BEGIN SOURCE MATERIAL

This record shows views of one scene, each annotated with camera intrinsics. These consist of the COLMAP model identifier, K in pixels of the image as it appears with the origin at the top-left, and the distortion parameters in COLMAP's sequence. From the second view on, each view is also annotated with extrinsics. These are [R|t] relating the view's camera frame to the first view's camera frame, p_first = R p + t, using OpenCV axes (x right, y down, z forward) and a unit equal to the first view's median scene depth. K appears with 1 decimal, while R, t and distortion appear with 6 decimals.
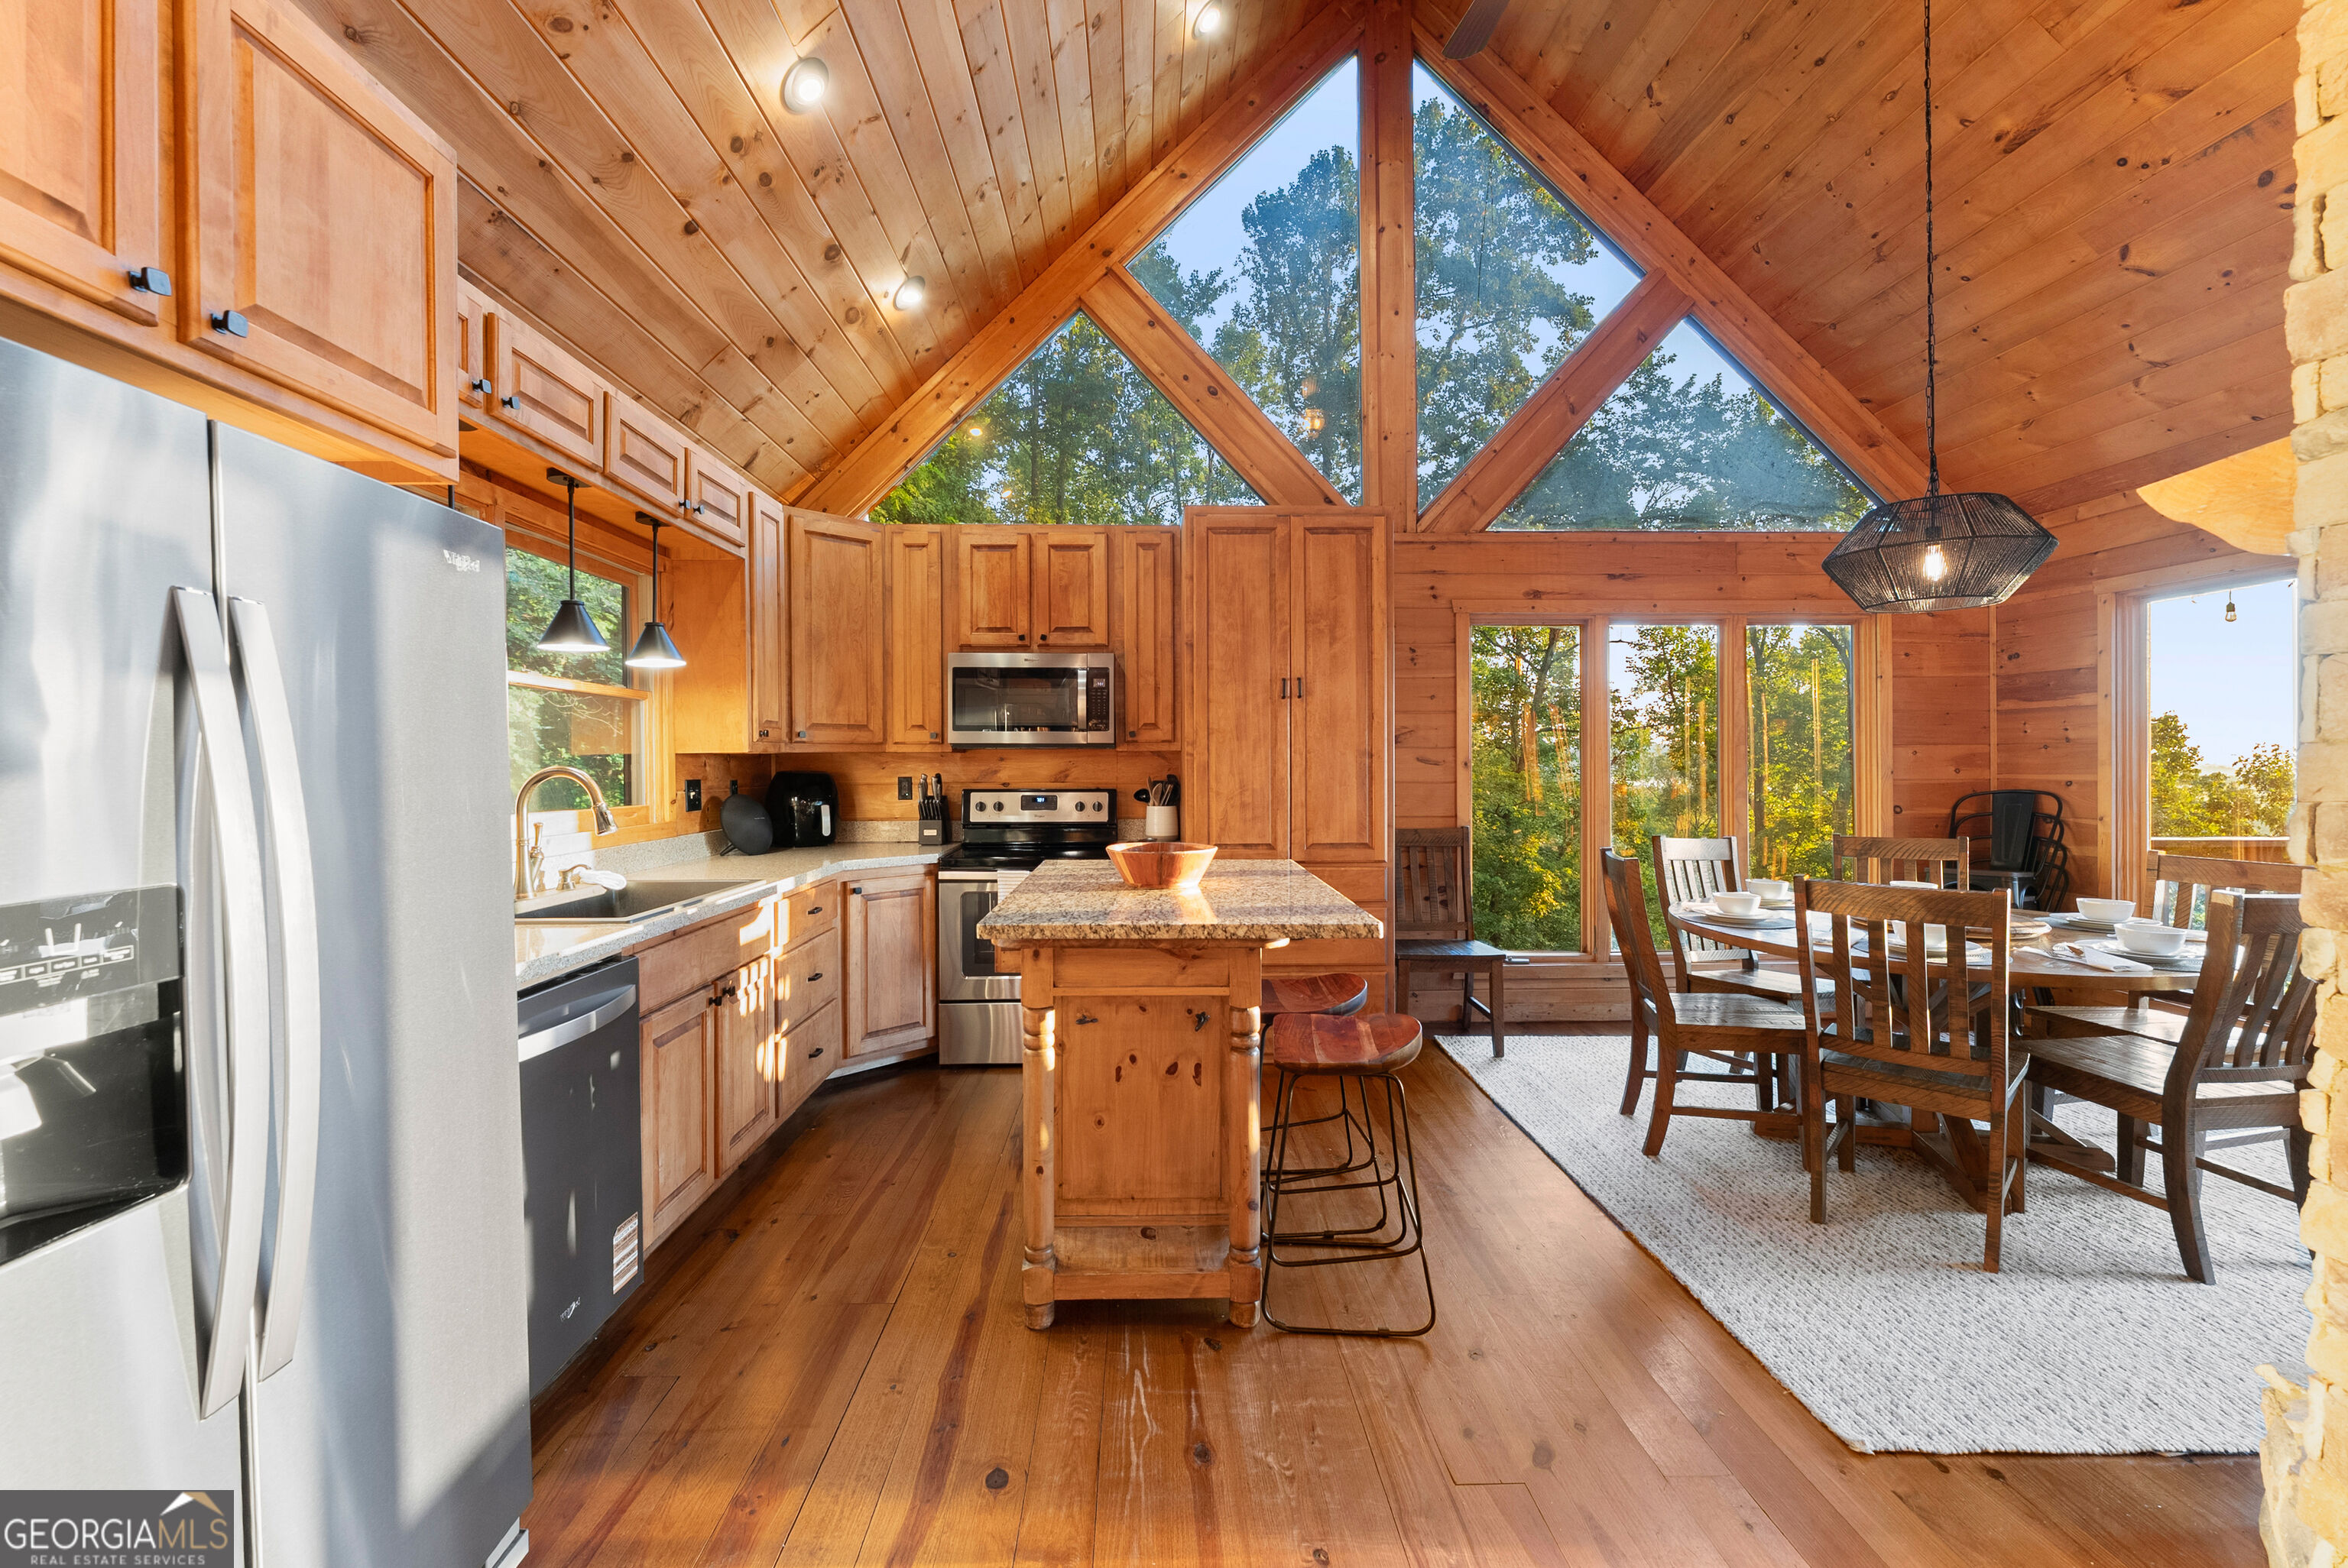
lens RADIAL K [[942.1, 0, 1170.3], [0, 942.1, 771.1], [0, 0, 1]] dist [-0.001664, 0.000197]
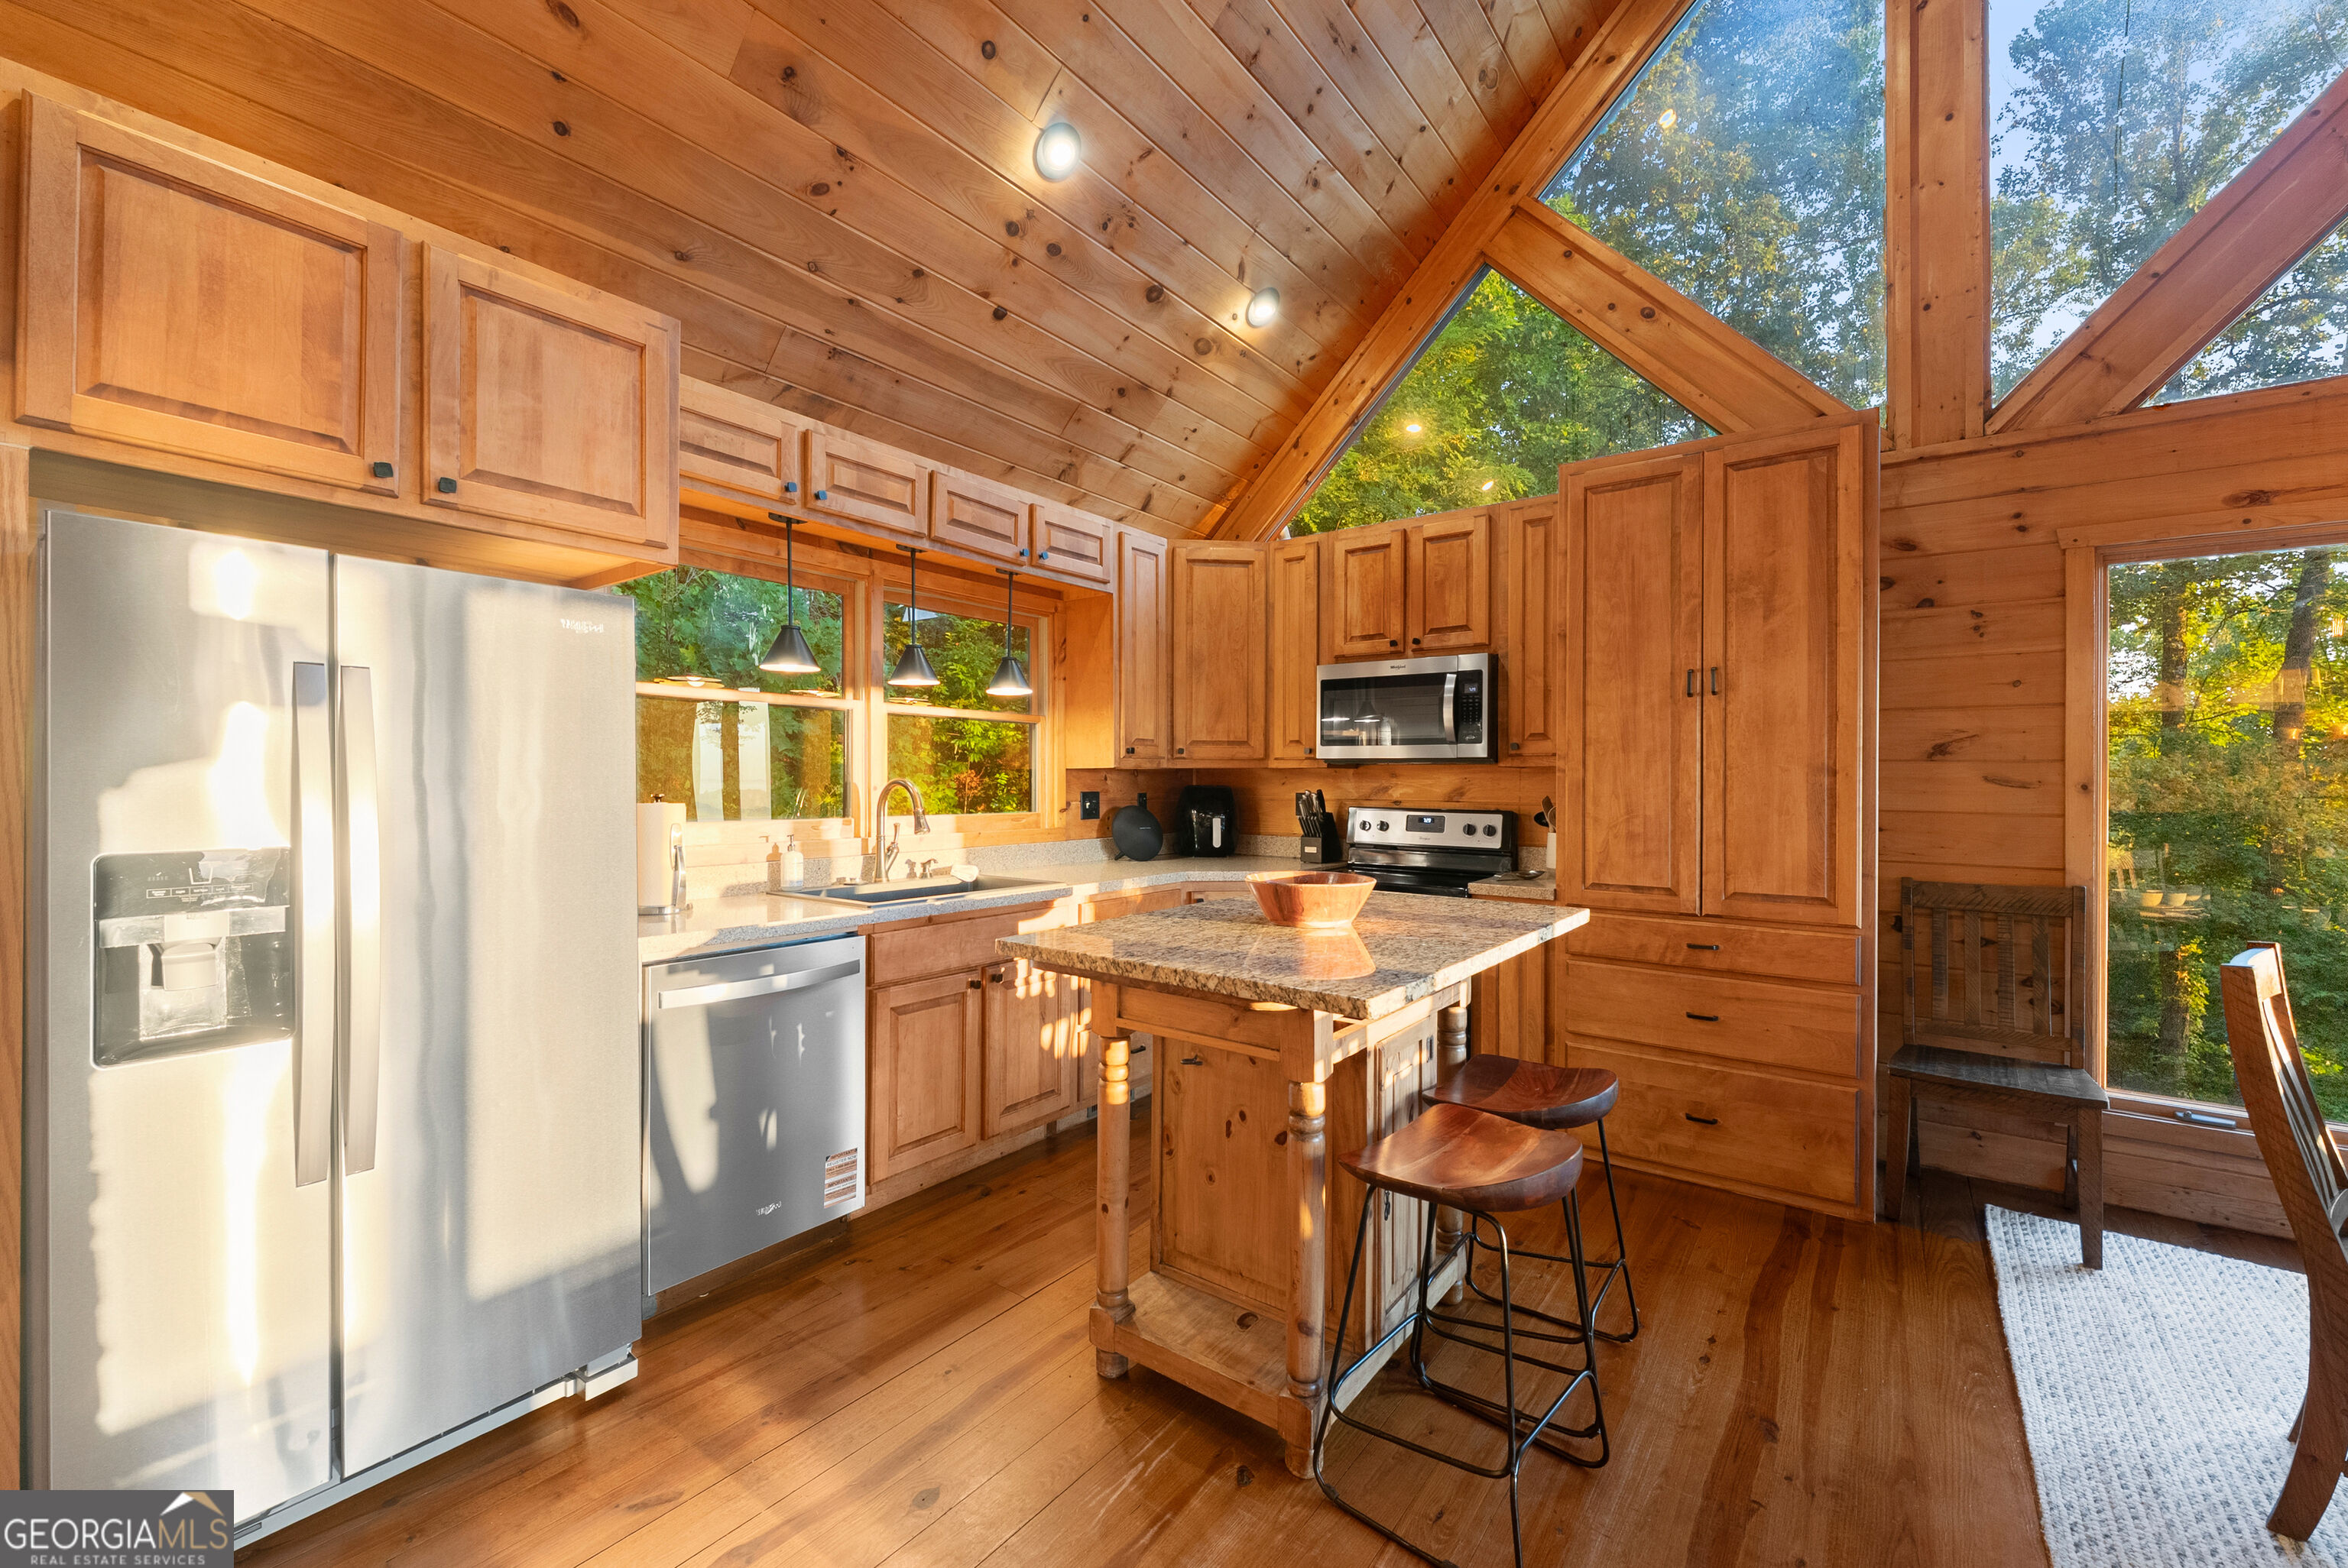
lens RADIAL K [[942.1, 0, 1173.5], [0, 942.1, 783.6], [0, 0, 1]] dist [-0.001664, 0.000197]
pose [[0.787785, 0.010674, -0.615858, 0.259517], [-0.013549, 0.999908, -0.000001, -0.001928], [0.615801, 0.008345, 0.787857, 0.154413]]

END SOURCE MATERIAL

• _EXERCISE INSTRUCTIONS_:
Your task is to repeat the listing exactly while omitting its pictures.

• _WRITTEN RESPONSE_:
This record shows views of one scene, each annotated with camera intrinsics. These consist of the COLMAP model identifier, K in pixels of the image as it appears with the origin at the top-left, and the distortion parameters in COLMAP's sequence. From the second view on, each view is also annotated with extrinsics. These are [R|t] relating the view's camera frame to the first view's camera frame, p_first = R p + t, using OpenCV axes (x right, y down, z forward) and a unit equal to the first view's median scene depth. K appears with 1 decimal, while R, t and distortion appear with 6 decimals.
lens RADIAL K [[942.1, 0, 1170.3], [0, 942.1, 771.1], [0, 0, 1]] dist [-0.001664, 0.000197]
lens RADIAL K [[942.1, 0, 1173.5], [0, 942.1, 783.6], [0, 0, 1]] dist [-0.001664, 0.000197]
pose [[0.787785, 0.010674, -0.615858, 0.259517], [-0.013549, 0.999908, -0.000001, -0.001928], [0.615801, 0.008345, 0.787857, 0.154413]]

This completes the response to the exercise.